Is there anything else I am missing? Thanks.
Spark-Sql Api: Try adding 4 backslashes to escape 1 \
spark.sql("SELECT regexp_replace('abcd', '\\\\P{C}', 'x')").show()
//+------------------------------+
//|regexp_replace(abcd, \P{C}, x)|
//+------------------------------+
//| xxxx|
//+------------------------------+
spark.sql("SELECT string('\\\\')").show()
//+-----------------+
//|CAST(\ AS STRING)|
//+-----------------+
//| \|
//+-----------------+
(Or)
enable escapedStringLiterals property to fall back to Spark-1.6 string literal
spark.sql("set spark.sql.parser.escapedStringLiterals=true")
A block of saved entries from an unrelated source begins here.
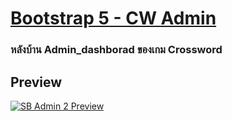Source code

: # [Bootstrap 5 - CW Admin](https://startbootstrap.com/theme/sb-admin-2/)

### หลังบ้าน Admin_dashborad ของเกม Crossword

## Preview

[![SB Admin 2 Preview](https://assets.startbootstrap.com/img/screenshots/themes/sb-admin-2.png)](https://startbootstrap.github.io/startbootstrap-sb-admin-2/)
















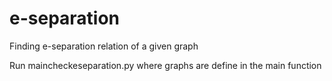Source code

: # e-separation
Finding e-separation relation of a given graph

Run maincheckeseparation.py where graphs are define in the main function

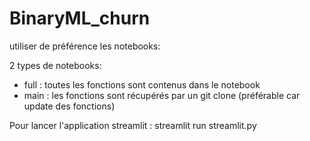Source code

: # BinaryML_churn

utiliser de préférence les notebooks:

2 types de notebooks:
 - full : toutes les fonctions sont contenus dans le notebook
 - main : les fonctions sont récupérés par un git clone (préférable car update des fonctions)

Pour lancer l'application streamlit :
streamlit run streamlit.py
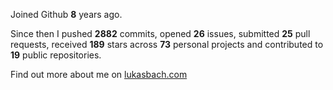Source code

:Joined Github **8** years ago.

Since then I pushed **2882** commits, opened **26** issues, submitted **25** pull requests, received **189** stars across **73** personal projects and contributed to **19** public repositories.

Find out more about me on [lukasbach.com](https://lukasbach.com)

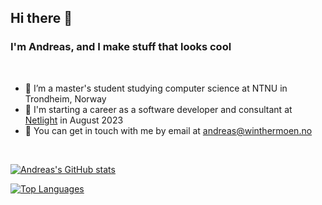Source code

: ## Hi there 👋

### I'm Andreas, and I make stuff that looks cool

</br>

- 🔭 I’m a master's student studying computer science at NTNU in Trondheim, Norway
- 🧳 I'm starting a career as a software developer and consultant at <a href="https://www.netlight.com/" target="_blank">Netlight</a> in August 2023
- 💬 You can get in touch with me by email at <a href="mailto:andreas@winthermoen.no">andreas@winthermoen.no</a>

<br />

[![Andreas's GitHub stats](https://github-readme-stats.vercel.app/api?username=andreaswinthermoen&count_private=true&show_icons=true&theme=gruvbox)](https://github.com/anuraghazra/github-readme-stats)

[![Top Languages](https://github-readme-stats.vercel.app/api/top-langs/?username=andreaswinthermoen&show_icons=true&theme=gruvbox&langs_count=8&hide=elixir&layout=compact)](https://github.com/anuraghazra/github-readme-stats)
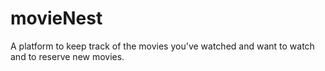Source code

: # movieNest
A platform to keep track of the movies you've watched and want to watch and to reserve new movies.
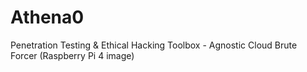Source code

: # Athena0
Penetration Testing &amp; Ethical Hacking Toolbox - Agnostic Cloud Brute Forcer (Raspberry Pi 4 image)
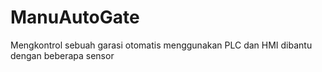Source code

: # ManuAutoGate
Mengkontrol sebuah garasi otomatis menggunakan PLC dan HMI dibantu dengan beberapa sensor
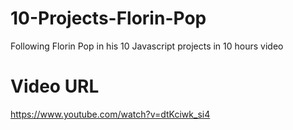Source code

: # 10-Projects-Florin-Pop
Following Florin Pop in his 10 Javascript projects in 10 hours video

# Video URL
https://www.youtube.com/watch?v=dtKciwk_si4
spark.sql("SELECT regexp_replace('abcd', '\\P{C}', 'x')").show()
//+------------------------------+
//|regexp_replace(abcd, \P{C}, x)|
//+------------------------------+
//| xxxx|
//+------------------------------+
In DataFrame-Api: add 2 backslashes \\ to escape 1 \
df.withColumn("dd",regexp_replace(lit("abcd"), "\\P{C}", "x")).show()
//+-----+----+
//|value| dd|
//+-----+----+
//| 1|xxxx|
//+-----+----+
df.withColumn("dd",lit("\\")).show()
//+-----+---+
//|value| dd|
//+-----+---+
//| 1| \|
//+-----+---+